**The task**
Check each line of the material below for "Pirimicarb". Report how many have it, with no other words.

**Records supplied**

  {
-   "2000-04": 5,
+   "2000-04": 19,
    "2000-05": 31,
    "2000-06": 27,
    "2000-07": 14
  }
==
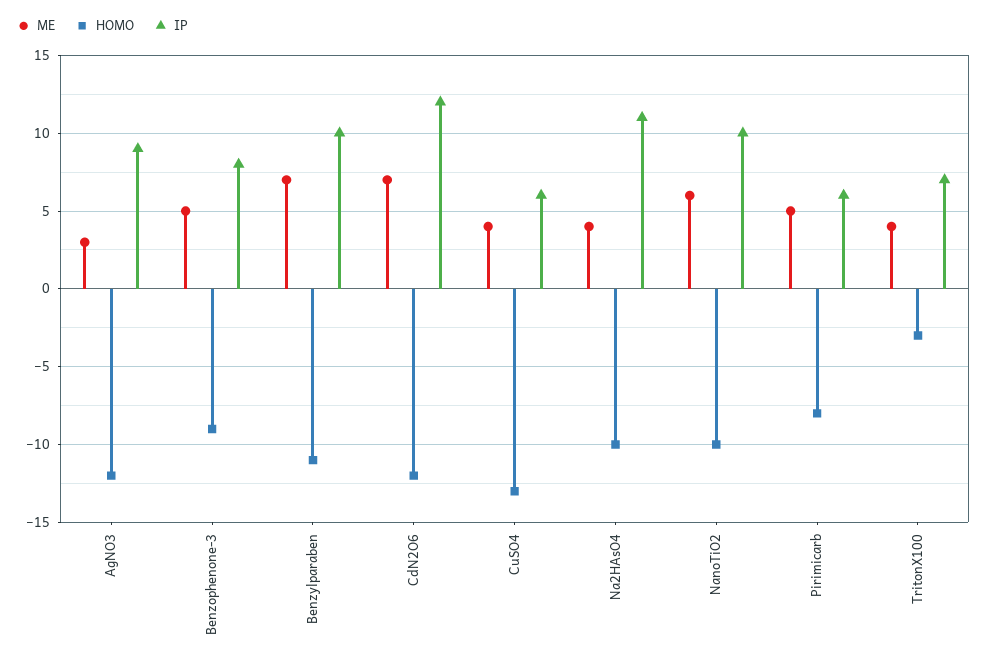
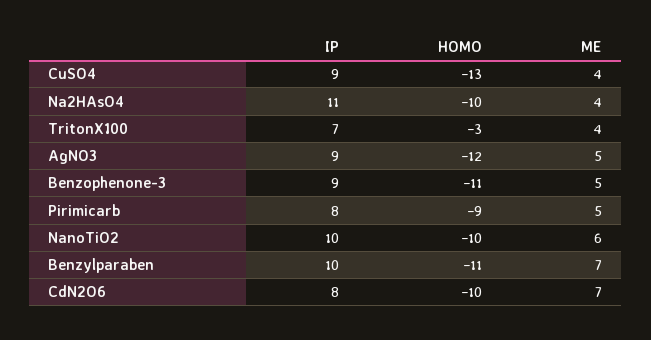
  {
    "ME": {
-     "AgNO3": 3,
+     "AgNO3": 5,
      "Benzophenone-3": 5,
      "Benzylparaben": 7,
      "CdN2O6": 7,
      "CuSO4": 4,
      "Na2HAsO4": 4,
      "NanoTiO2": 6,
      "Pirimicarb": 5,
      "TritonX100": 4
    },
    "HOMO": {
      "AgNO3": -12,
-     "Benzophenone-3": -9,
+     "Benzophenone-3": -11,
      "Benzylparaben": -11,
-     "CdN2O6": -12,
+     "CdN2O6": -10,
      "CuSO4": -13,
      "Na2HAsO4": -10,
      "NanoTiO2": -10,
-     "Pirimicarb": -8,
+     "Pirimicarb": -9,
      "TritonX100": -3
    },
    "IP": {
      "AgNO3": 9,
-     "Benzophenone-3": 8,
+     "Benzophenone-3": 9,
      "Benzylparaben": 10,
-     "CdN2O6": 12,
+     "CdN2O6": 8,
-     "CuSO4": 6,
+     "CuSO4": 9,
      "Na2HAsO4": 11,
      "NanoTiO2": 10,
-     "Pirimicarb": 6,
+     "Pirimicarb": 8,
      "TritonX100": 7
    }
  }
--
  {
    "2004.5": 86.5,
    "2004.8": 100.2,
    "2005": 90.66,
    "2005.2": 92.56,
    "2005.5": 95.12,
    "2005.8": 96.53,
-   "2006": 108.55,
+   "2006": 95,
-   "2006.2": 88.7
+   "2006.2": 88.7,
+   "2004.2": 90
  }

**Task output**
5